GIVEN INSTRUCTION:
Return every text line from the items below verbatim, leaving out the pictures.
-- begin EXCERPTED RECORDS --
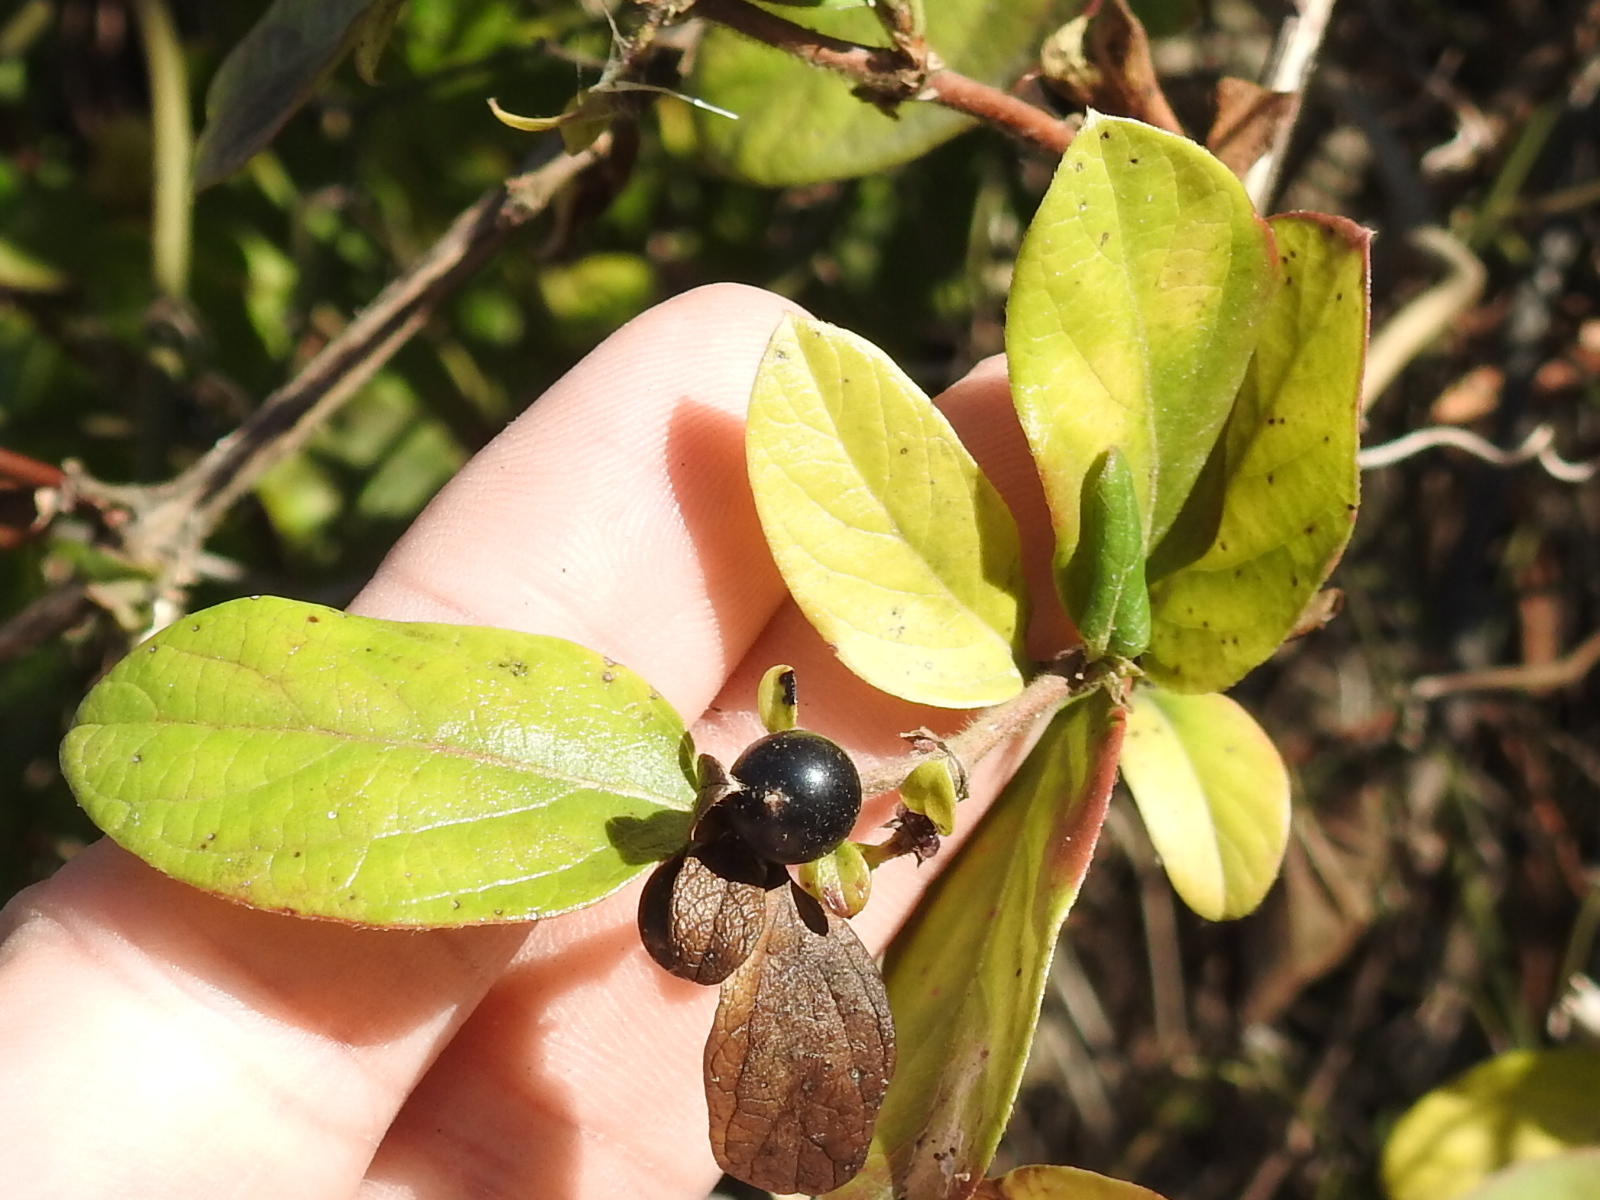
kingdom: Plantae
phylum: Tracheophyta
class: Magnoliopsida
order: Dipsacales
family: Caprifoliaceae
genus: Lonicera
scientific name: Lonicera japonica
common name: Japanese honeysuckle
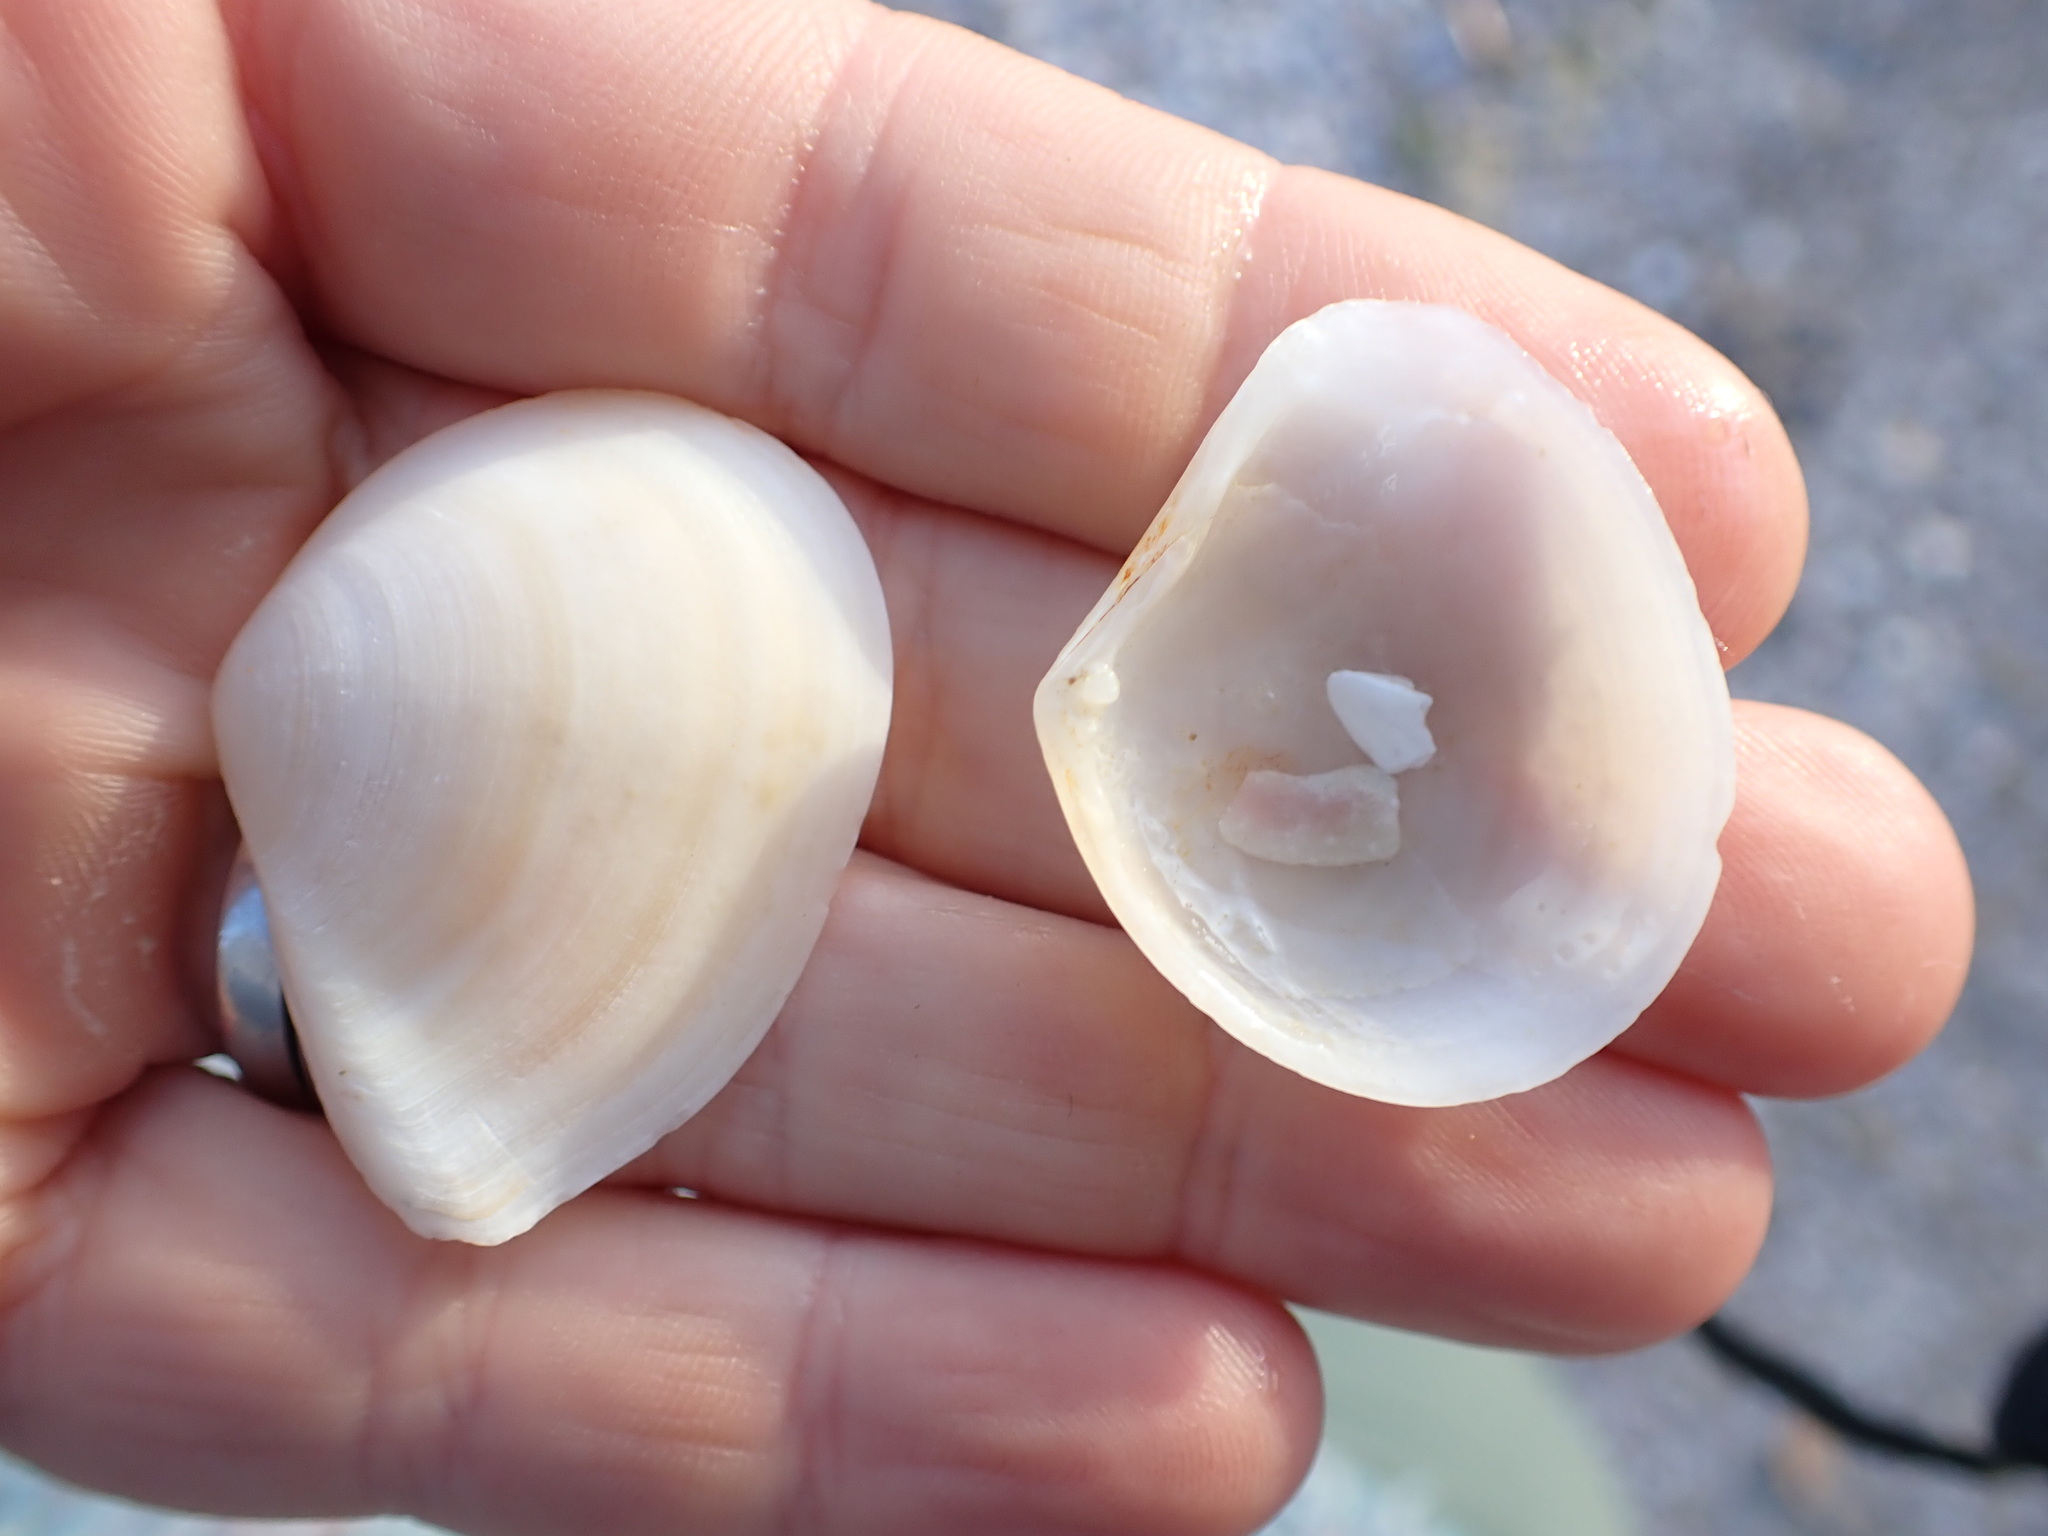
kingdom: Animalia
-- end EXCERPTED RECORDS --
WRITTEN ANSWER:
kingdom: Plantae
phylum: Tracheophyta
class: Magnoliopsida
order: Dipsacales
family: Caprifoliaceae
genus: Lonicera
scientific name: Lonicera japonica
common name: Japanese honeysuckle
kingdom: Animalia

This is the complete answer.